The Regroupement, set up in the summer of 1978 after “a number of people who had been members of CPC(M-L) for a long time” quit, believes that “there is a Marxist-Leninist centre for the rebuilding of the party; it is the MLOC IN STRUGGLE! and its Programme and Constitution are the programme and constitution for all communists in Canada.” The Regroupement adopted the following resolution at its May 18 1979 meeting: “Be it resolved that the group dissolve itself, that its former members stop meeting together in an organized fashion and that each comrade individually rally to IN STRUGGLE!.”

This decision to rally to IN STRUGGLE! is not only proof of the CPC(M-L)’s utter bankruptcy. It is also tangible evidence that the struggle for the unity of communists is being actively carried out in Canada today. IN STRUGGLE!’s Third Congress has given the Canadian working class back its communist Programme. Revolutionaries who have been taken in by the revisionism of the old Communist Party, the League or the CPC(M-L) can now make use of this Programme to break from those organizations or “parties” in order to work side by side with all sincere communists to rebuild the party of the proletariat. Workers who have been harangued for years by the social-democrats to ’vote for the lesser evil party to avoid the worst’ can decide to go for the best by taking up the Programme to create their own party.

The Regroupement was able, through studying the Programme and Constitution, and coming to agree with them, to clearly identify the CPC(M-L)’s revisionist positions and determine the tasks and perspectives that Canadian communists must take up. The following excerpts from their pamphlet “CPC(M-L), a Neo-revislonist Organization” is confirmation of this fact. The text also sheds more light on the duplicity and chauvinism of CPC(M-L):

...“Its ’internationalism’ amounts in practice to refusing to educate the Canadian proletariat to condemn and fight against its own bourgeoisie which exploits and oppresses workers and peoples in many countries. That is true for Chile, ... for Brazil, the West Indies, Africa etc ... it is a massive fraud to claim that this “party firmly supports the communist parties and revolutionary movements in these countries.

... The leadership has always been opposed to the communist policy of equality of languages and nations... It never once undertook a campaign among the English Canadian proletariat to get it to recognize the right to self-determination of the Quebec nation, including the right to separate... It never gave support to the demands of Francophones outside Quebec. Still less did it ever back the demands of the Native peoples preferring to advance the very vague slogan of respecting their hereditary rights.
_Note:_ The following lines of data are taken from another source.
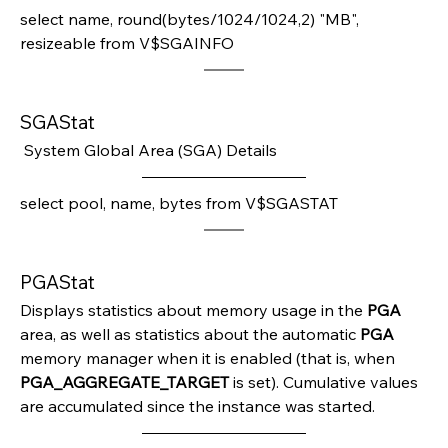
select name, round(bytes/1024/1024,2) "MB", 
resizeable from V$SGAINFO
SGAStat
 System Global Area (SGA) Details
select pool, name, bytes from V$SGASTAT
PGAStat
Displays statistics about memory usage in the 
PGA 
area, as well as statistics about the automatic 
PGA 
memory manager when it is enabled (that is, when 
PGA_AGGREGATE_TARGET 
is set). Cumulative values 
are accumulated since the instance was started.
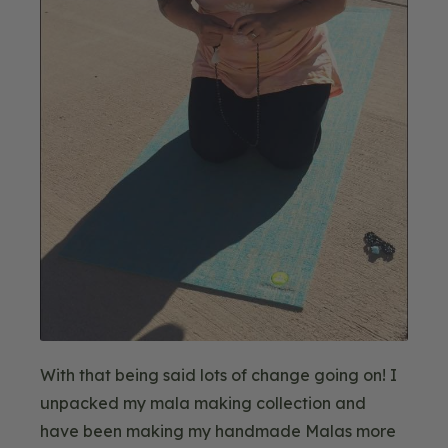
With that being said lots of change going on! I
unpacked my mala making collection and
have been making my handmade Malas more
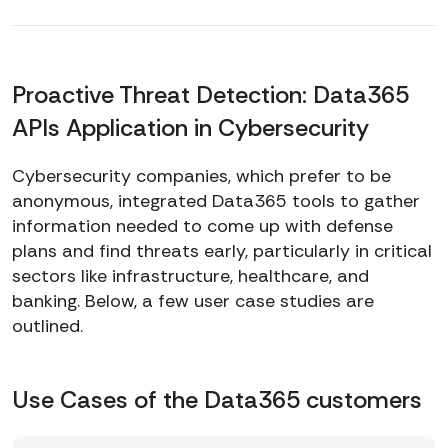
Proactive Threat Detection: Data365
APIs Application in Cybersecurity
Cybersecurity companies, which prefer to be
anonymous, integrated Data365 tools to gather
information needed to come up with defense
plans and find threats early, particularly in critical
sectors like infrastructure, healthcare, and
banking. Below, a few user case studies are
outlined.
Use Cases of the Data365 customers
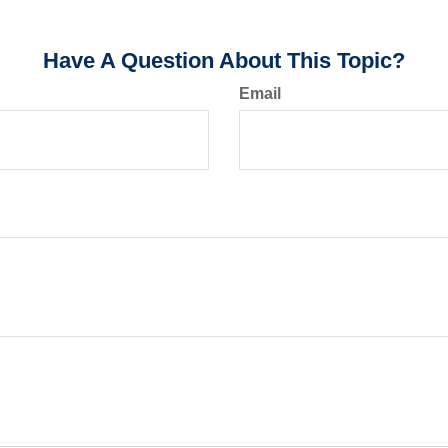
Have A Question About This Topic?
Email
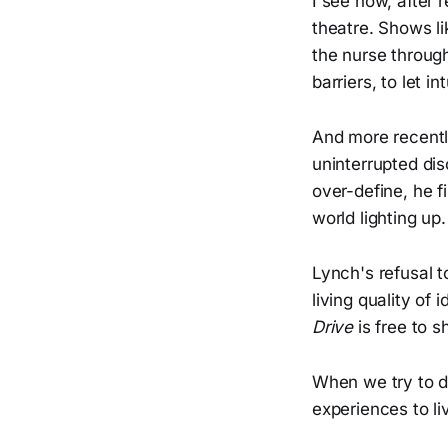
I see now, after
theatre. Shows l
the nurse through
barriers, to let in
And more recently
uninterrupted dis
over-define, he 
world lighting up.
Lynch's refusal t
living quality of
Drive
is free to 
When we try to de
experiences to li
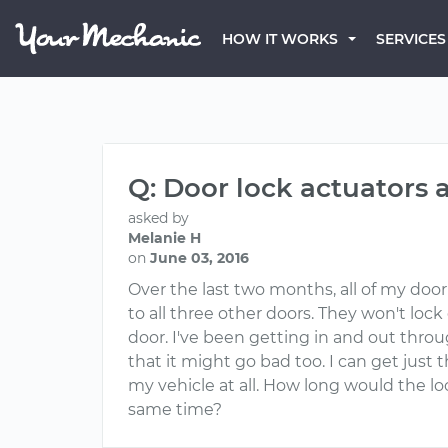
HOW IT WORKS
SERVICES
Q: Door lock actuators 
asked by
Melanie H
on
June 03, 2016
Over the last two months, all of my doo
to all three other doors. They won't loc
door. I've been getting in and out throu
that it might go bad too. I can get just 
my vehicle at all. How long would the lo
same time?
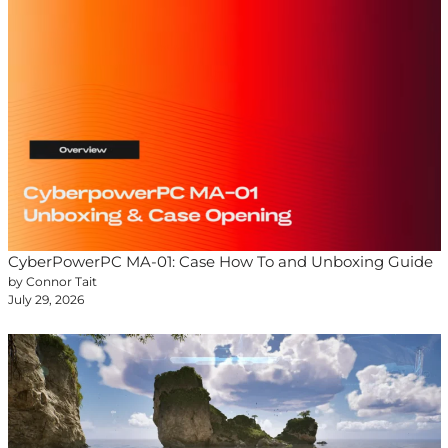
CyberPowerPC MA-01: Case How To and Unboxing Guide
by Connor Tait
July 29, 2026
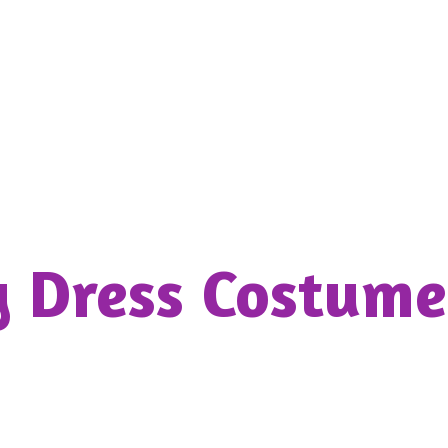
y Dress
Costume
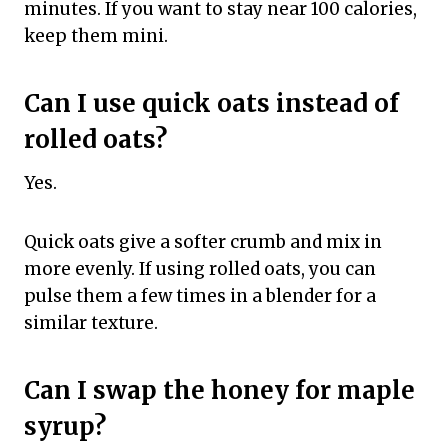
minutes. If you want to stay near 100 calories,
keep them mini.
Can I use quick oats instead of
rolled oats?
Yes.
Quick oats give a softer crumb and mix in
more evenly. If using rolled oats, you can
pulse them a few times in a blender for a
similar texture.
Can I swap the honey for maple
syrup?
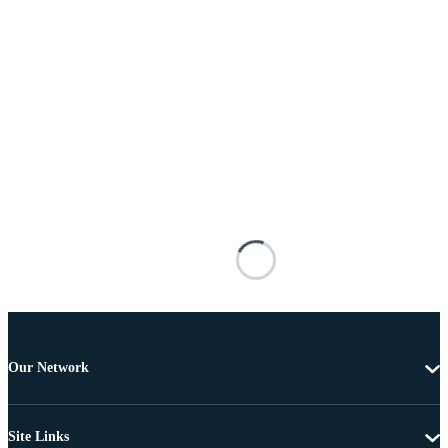
Our Network
Site Links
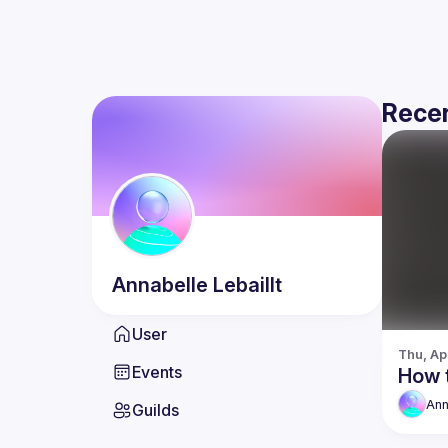
Recen
Annabelle
Lebaillt
User
Thu, Ap
Events
How 
Ann
Guilds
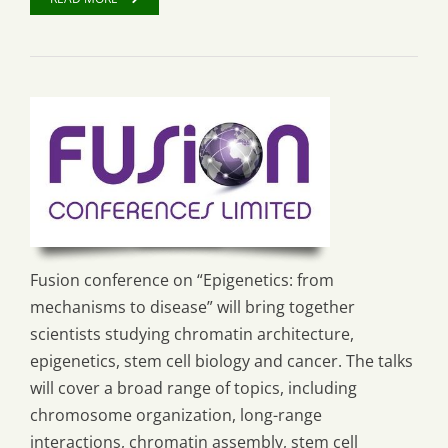
Fusion conference on “Epigenetics: from
mechanisms to disease” will bring together
scientists studying chromatin architecture,
epigenetics, stem cell biology and cancer. The talks
will cover a broad range of topics, including
chromosome organization, long-range
interactions, chromatin assembly, stem cell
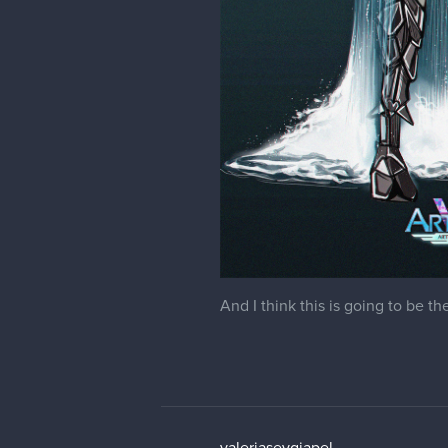
And I think this is going to be th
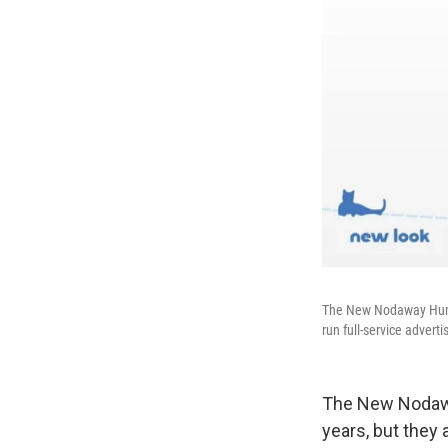
The New Nodaway Human
run full-service adver
The New Nodaw
years, but they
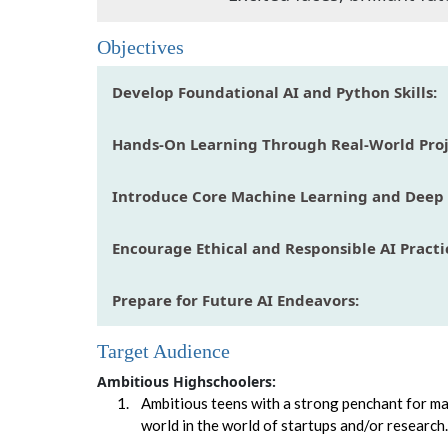
Objectives
Develop Foundational AI and Python Skills:
Hands-On Learning Through Real-World Proj
Introduce Core Machine Learning and Deep 
Encourage Ethical and Responsible AI Practi
Prepare for Future AI Endeavors:
Target Audience
Ambitious Highschoolers:
Ambitious teens with a strong penchant for m
world in the world of startups and/or research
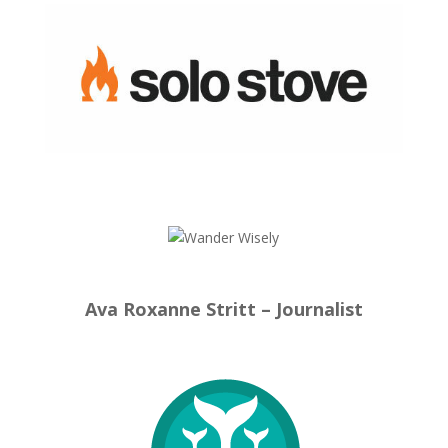
Ava Roxanne Stritt – Journalist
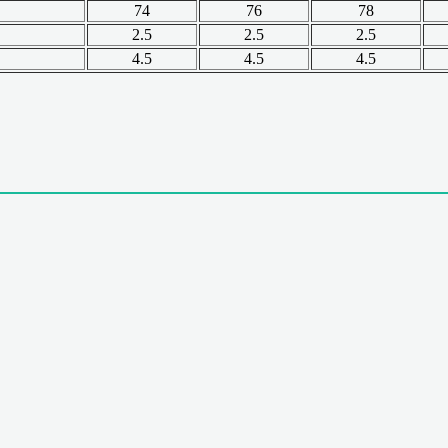
74
76
78
2.5
2.5
2.5
4.5
4.5
4.5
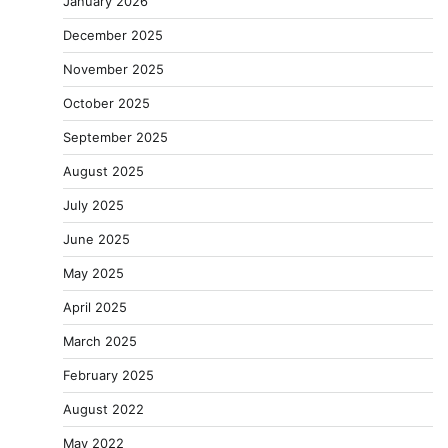
January 2026
December 2025
November 2025
October 2025
September 2025
August 2025
July 2025
June 2025
May 2025
April 2025
March 2025
February 2025
August 2022
May 2022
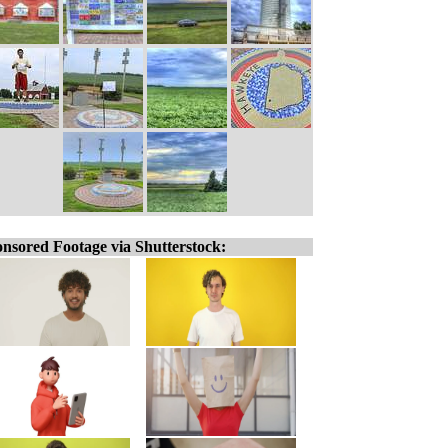
nsored Footage via Shutterstock:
...In keeping with its opportunist practice, the CPC(M-L) has over the years set up dummy committees on appropriate occasions like International Women’s Year. The committee declared into existence would then be allowed to remain inactive for a few years only to be revived, like the women’s organization was, for an occasion like the Eighth Congress of the Albanian Union of Women. It goes without saying that this committee, like all the others, was an organization in name only. It had no internal life nor was there any practical work done among the sector of the people it was supposedly concerned with.

...The congresses were held in contempt for Leninist norms... The delegates were not elected by their cells or committees... From the very first Congress to the most recent Special Congress (April 1978), documents were never ever made available. Instead we had the right to go listen to a number of speeches by the leadership where they gave us the line... It is clear to us that in this party there isn’t any kind of free and voluntary unity built between communists”.